Work instructions: The answer is to be an exact copy of the lines below running from the line with "18: (55, 14)" down to the line with "38: (136, 28)", both ends included, and nothing more.

☆ ☆ ☆ ☆

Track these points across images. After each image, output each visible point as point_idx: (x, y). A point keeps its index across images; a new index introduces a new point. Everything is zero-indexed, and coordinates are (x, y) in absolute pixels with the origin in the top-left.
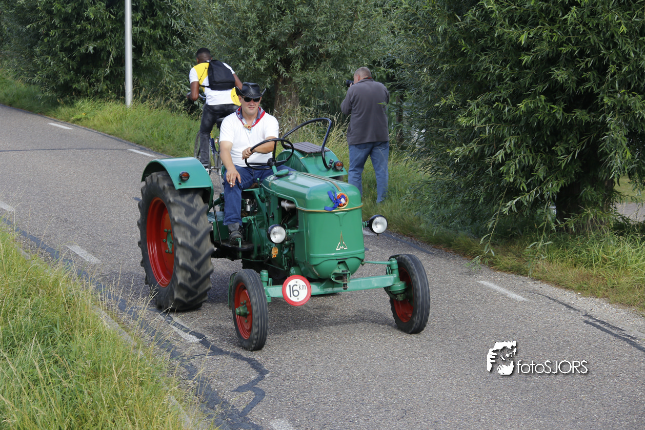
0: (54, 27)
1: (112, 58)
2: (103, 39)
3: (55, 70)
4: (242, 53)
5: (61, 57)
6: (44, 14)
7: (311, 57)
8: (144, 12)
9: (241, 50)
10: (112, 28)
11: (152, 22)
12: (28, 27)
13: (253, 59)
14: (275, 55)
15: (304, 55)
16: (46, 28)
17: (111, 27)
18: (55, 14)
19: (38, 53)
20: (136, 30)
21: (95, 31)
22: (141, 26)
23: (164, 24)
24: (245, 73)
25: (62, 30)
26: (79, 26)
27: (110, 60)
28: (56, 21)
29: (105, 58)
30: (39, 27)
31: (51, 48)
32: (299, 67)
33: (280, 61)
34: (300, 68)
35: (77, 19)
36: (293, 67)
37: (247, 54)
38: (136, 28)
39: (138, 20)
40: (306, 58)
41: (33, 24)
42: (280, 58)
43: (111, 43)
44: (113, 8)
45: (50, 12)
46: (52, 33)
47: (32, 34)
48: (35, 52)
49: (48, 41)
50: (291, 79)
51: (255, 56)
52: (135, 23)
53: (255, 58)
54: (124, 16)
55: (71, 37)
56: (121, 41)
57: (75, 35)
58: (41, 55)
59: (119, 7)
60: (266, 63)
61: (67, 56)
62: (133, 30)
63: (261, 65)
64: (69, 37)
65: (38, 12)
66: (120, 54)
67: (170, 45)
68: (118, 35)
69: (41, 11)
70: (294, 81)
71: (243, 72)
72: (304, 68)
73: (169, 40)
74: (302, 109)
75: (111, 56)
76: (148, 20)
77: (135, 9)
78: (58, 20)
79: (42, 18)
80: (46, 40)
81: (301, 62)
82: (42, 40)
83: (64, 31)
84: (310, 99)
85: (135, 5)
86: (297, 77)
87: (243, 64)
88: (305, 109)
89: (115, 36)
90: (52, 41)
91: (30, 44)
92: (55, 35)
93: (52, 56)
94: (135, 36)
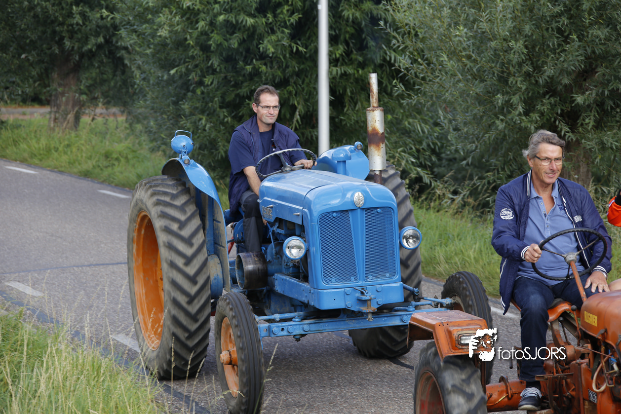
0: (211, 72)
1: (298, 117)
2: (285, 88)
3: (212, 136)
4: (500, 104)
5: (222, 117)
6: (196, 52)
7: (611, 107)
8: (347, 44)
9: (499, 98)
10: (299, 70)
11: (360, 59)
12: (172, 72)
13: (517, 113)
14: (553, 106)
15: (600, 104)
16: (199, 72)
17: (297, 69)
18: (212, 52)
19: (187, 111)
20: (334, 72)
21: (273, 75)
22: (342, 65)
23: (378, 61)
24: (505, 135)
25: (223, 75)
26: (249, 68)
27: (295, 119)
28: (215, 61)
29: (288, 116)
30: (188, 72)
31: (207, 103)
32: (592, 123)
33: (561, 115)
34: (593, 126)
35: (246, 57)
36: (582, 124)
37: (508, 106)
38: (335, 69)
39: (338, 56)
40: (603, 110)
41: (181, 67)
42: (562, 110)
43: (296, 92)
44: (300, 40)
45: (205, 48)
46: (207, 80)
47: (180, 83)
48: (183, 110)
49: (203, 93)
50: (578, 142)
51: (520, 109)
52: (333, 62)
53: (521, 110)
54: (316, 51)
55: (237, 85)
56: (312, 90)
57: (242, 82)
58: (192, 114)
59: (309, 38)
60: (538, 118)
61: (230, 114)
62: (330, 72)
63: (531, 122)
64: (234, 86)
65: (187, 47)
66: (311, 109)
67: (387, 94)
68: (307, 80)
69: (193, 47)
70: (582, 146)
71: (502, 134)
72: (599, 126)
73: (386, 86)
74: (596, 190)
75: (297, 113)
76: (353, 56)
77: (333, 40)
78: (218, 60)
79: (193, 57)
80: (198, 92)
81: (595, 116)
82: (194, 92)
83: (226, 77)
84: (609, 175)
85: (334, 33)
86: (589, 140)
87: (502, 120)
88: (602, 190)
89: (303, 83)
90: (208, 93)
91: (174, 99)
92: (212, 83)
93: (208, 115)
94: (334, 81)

☆ ☆ ☆ ☆

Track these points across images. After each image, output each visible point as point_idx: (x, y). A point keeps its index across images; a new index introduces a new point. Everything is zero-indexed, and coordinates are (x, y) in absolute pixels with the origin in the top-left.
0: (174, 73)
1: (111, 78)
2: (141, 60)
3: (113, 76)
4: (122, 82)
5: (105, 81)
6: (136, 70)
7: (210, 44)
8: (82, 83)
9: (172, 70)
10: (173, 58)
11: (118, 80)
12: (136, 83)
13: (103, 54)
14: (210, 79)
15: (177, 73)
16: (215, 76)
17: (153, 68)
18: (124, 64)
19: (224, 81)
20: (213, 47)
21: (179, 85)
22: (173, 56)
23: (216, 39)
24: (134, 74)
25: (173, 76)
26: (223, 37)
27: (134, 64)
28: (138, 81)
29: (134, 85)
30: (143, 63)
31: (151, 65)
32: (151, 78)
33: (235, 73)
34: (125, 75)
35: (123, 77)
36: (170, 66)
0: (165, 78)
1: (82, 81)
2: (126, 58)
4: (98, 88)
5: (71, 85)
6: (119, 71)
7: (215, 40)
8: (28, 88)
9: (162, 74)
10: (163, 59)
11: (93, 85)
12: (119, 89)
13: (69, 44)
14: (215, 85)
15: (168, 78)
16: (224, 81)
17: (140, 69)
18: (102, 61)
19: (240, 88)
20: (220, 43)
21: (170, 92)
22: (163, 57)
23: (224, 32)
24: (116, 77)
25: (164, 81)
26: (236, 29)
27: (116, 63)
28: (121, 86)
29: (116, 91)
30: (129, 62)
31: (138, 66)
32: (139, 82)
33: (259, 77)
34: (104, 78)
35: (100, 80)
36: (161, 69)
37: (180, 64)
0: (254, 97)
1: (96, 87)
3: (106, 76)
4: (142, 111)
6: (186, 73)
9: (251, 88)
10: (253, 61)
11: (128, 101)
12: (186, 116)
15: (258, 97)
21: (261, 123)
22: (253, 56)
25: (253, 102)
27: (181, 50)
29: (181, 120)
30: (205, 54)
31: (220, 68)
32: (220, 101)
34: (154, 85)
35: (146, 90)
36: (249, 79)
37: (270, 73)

☆ ☆ ☆ ☆

Written reply:
18: (55, 14)
19: (38, 53)
20: (136, 30)
21: (95, 31)
22: (141, 26)
23: (164, 24)
24: (245, 73)
25: (62, 30)
26: (79, 26)
27: (110, 60)
28: (56, 21)
29: (105, 58)
30: (39, 27)
31: (51, 48)
32: (299, 67)
33: (280, 61)
34: (300, 68)
35: (77, 19)
36: (293, 67)
37: (247, 54)
38: (136, 28)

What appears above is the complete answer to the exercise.